All entries must be repeated exactly; do not include the pictures.

[Records drawn from a dataset]
***

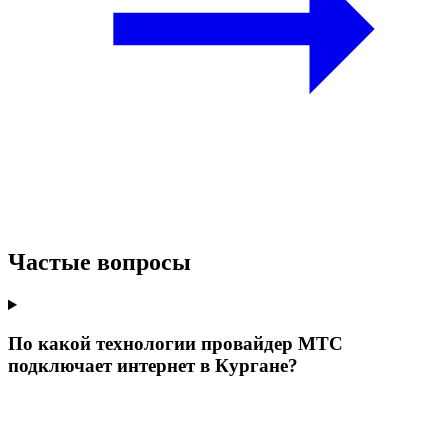
Частые вопросы
По какой технологии провайдер МТС
подключает интернет в Кургане?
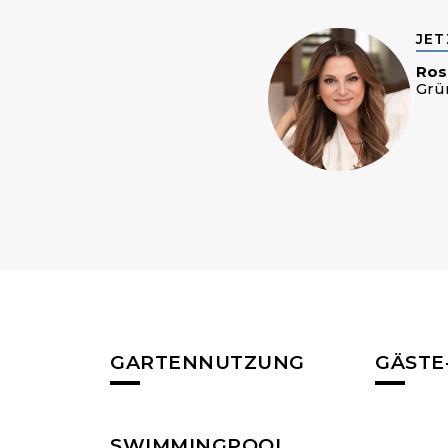
JET
Ros
Grü
GARTENNUTZUNG
GÄSTE
SWIMMINGPOOL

***

__Completed exercise__.
Частые вопросы
По какой технологии провайдер МТС
подключает интернет в Кургане?
JET
Ros
Grü
GARTENNUTZUNG
GÄSTE
SWIMMINGPOOL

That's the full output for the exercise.